Opinion: Ray Song, aPriori Founder
If you’re in the market long enough, you’ll start to see patterns. The tools we trade and the rails we build are never static. One of the biggest changes currently happening in cryptocurrencies is the base layer.
For years, the Layer 1 conversation has been dominated by Ethereum when you want composability and a broad developer base, Solana when you want speed, and Cosmos when you want sovereignty. Choosing L1 felt like choosing a trading venue and evaluating fees, liquidity, and execution.
But recently, the decision has shifted from being tactical to being strategic. In addition to developers deciding which side of the ecosystem to choose, large companies are now building blockchains from scratch. And when the companies doing it are Stripe, Coinbase, or other giants with significant regulatory and distribution advantages, L1 stops being a neutral playing field and starts to look more like a moat.
striped tempo moment
Check out Stripe news. It has been revealed that Layer 1 “Tempo”, which specializes in payments, is being built in partnership with Paradigm. If you’ve been trading long enough, you know that Stripe doesn’t do this for no reason. This is the responsibility of the payment layer, which controls the base layer, fees, and uptime.
In traditional markets, clearing and settlement are often invisible to end users, but that’s where the real impact lies. Tempo provides Stripe with a chain built for predictable fees, deterministic settlement times, and merchant distribution like no other. This is 20 years of muscle memory for payment processors applied to crypto rails.
From permissionless to permissioned
A clear spectrum is emerging. On the one hand, we have fully decentralized and censorship-resistant protocols. These chains may lack the sophistication and compliance comfort that financial institutions seek, but they are the melting pot where real innovation happens. Early Ethereum, even today Bitcoin, new privacy chains are pushing the boundaries of what is possible without KYC gates.
Conversely, enterprise-managed L1s work with regulated custodians and exchanges. Coinbase’s Base chain is already live. Binance’s BNB chain is essentially a corporate ecosystem. Stripe joins that tier.

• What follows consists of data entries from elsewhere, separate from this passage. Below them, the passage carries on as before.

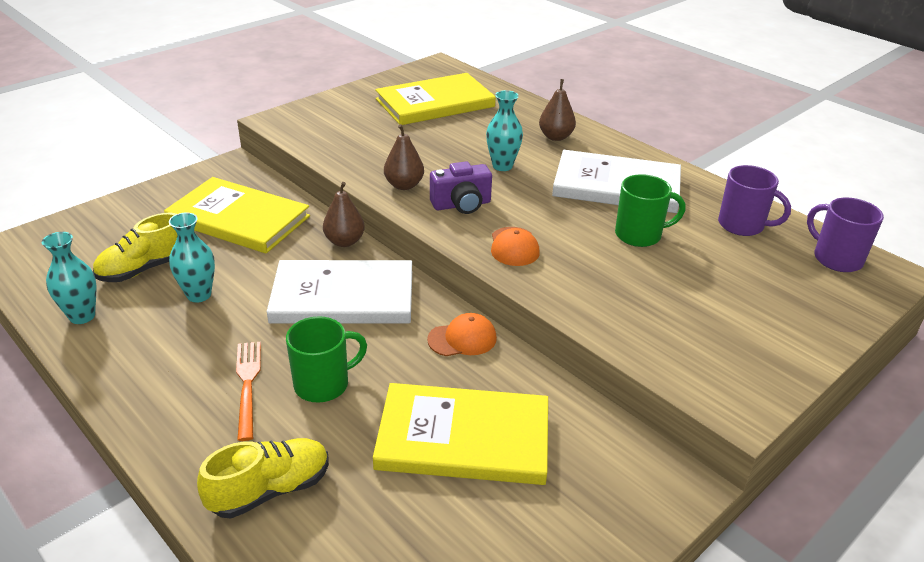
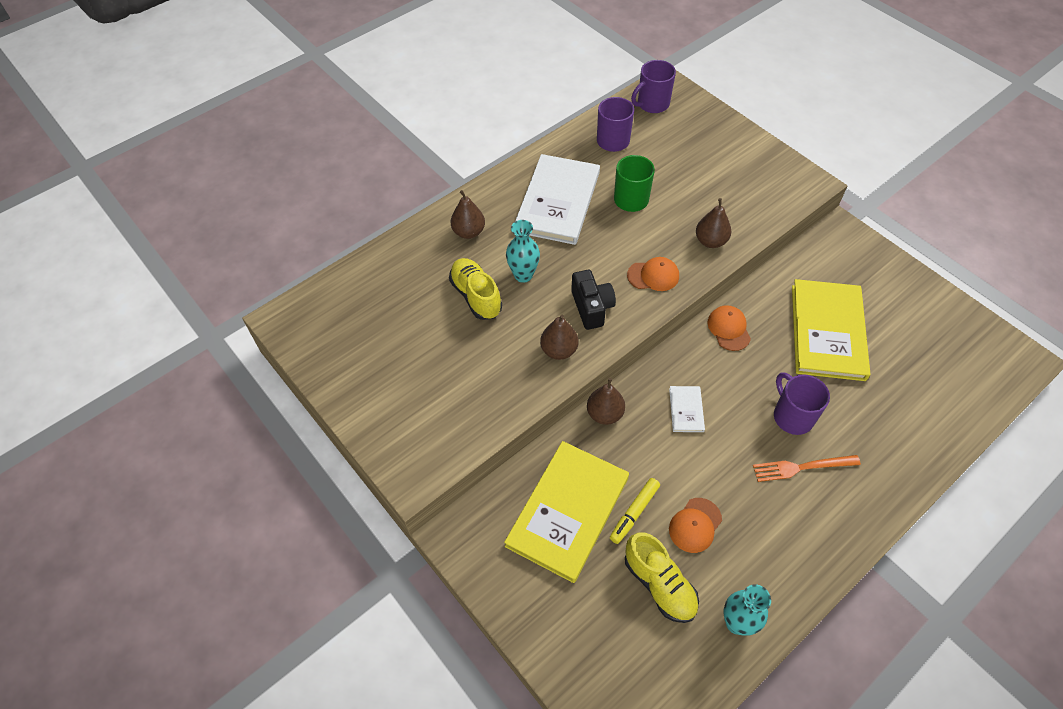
camera: 85 degrees left, 20 degrees up
(199, 295) = (695, 525): turquoise vase -> orange cap
(225, 256) = (634, 513): none -> yellow marker
(270, 490) = (896, 439): yellow shoe -> yellow shoe (476, 296)
(323, 384) = (792, 416): green mug -> purple mug
(343, 297) = (686, 410): white book -> white book, size x0.43
(435, 103) = (385, 324): yellow book -> none
(461, 205) = (591, 307): purple camera -> black camera
(582, 294) = (710, 241): none -> brown pear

Hybrids are in between. L1 wants to be open enough to attract the crypto-native crowd, yet structured enough to keep institutions comfortable. This halfway point is where some of the most interesting battles take place. Because that’s the only place where the two sides are likely to meet.
This is not a level playing field.
Crypto-native founders cannot compete with Stripe or Coinbase in terms of distribution or regulatory terms. Leading companies can obtain a license overnight and onboard millions of sellers with an API call.
Related:AAfter stablecoin push, Stripe acquires crypto wallet developer Privy
That doesn’t mean it’s hopeless for unauthorized builders, but things change. It would be suicidal to compete head-on on the same vector (licenses, institutional distribution). The opportunity is that a company’s L1 can’t or won’t do it.
They are not willing to prioritize privacy features that might raise regulators’ eyebrows, and all new features require legal approval, so they cannot move forward with shipping new DeFi primitives as quickly. They must always balance diversification with shareholder value.
Where there are still opportunities
The most important advancement in DeFi has happened because anyone can connect to someone else’s contracts without asking permission. This is even more difficult to do in L1, where there are guardrails managed by companies. If you can offer true configurability, you’ll attract builders who can’t.
Crypto-native founders can also experiment with tokenomics, governance models, or cross-chain integration if existing companies need to perform risk assessments.
Finally, people forget how important cultural alignment is. Ethereum has an identity, Bitcoin has a mission. If you can articulate a vision that resonates with a specific user base, such as privacy maximalists, DeFi proliferators, or local adoption niches, you can beat your company’s L1 in those segments.
The emergence of firm L1 changes the liquidity map. Once Stripe’s Tempo gains traction among sellers, you’ll see a high volume of predictable flow, perfect for low-risk revenue-generating strategies. However, volatility and asymmetric opportunities remain on the permissionless frontier, where protocol changes, governance shifts, or market narratives can cause valuations to shift overnight.
In permissionless chains, risks are technical and market-driven. In corporate chains, risks are determined by regulations and business models. While it may not technically be affected by tempo, policy updates can hurt your bottom line.
final stage
This is not a zero-sum battle between corporate and permissionless chains. They will likely complement each other. An enterprise’s L1 handles compliant, high-volume flows that bring conservative capital, while permissionless chains continue to push the boundaries and create innovations that enterprises ultimately adopt.
For both traders and builders, true alpha comes from understanding how value moves between these worlds. The Stripe Tempo news shows that the base tier is now strategic real estate. And in the market, those who control the rails ultimately control the profits.
Opinion: Ray Song, aPriori Founder.
This article is for general informational purposes only and is not intended to be, and should not be taken as, legal or investment advice. The views, ideas, and opinions expressed herein are those of the author alone and do not necessarily reflect or represent the views and opinions of Cointelegraph.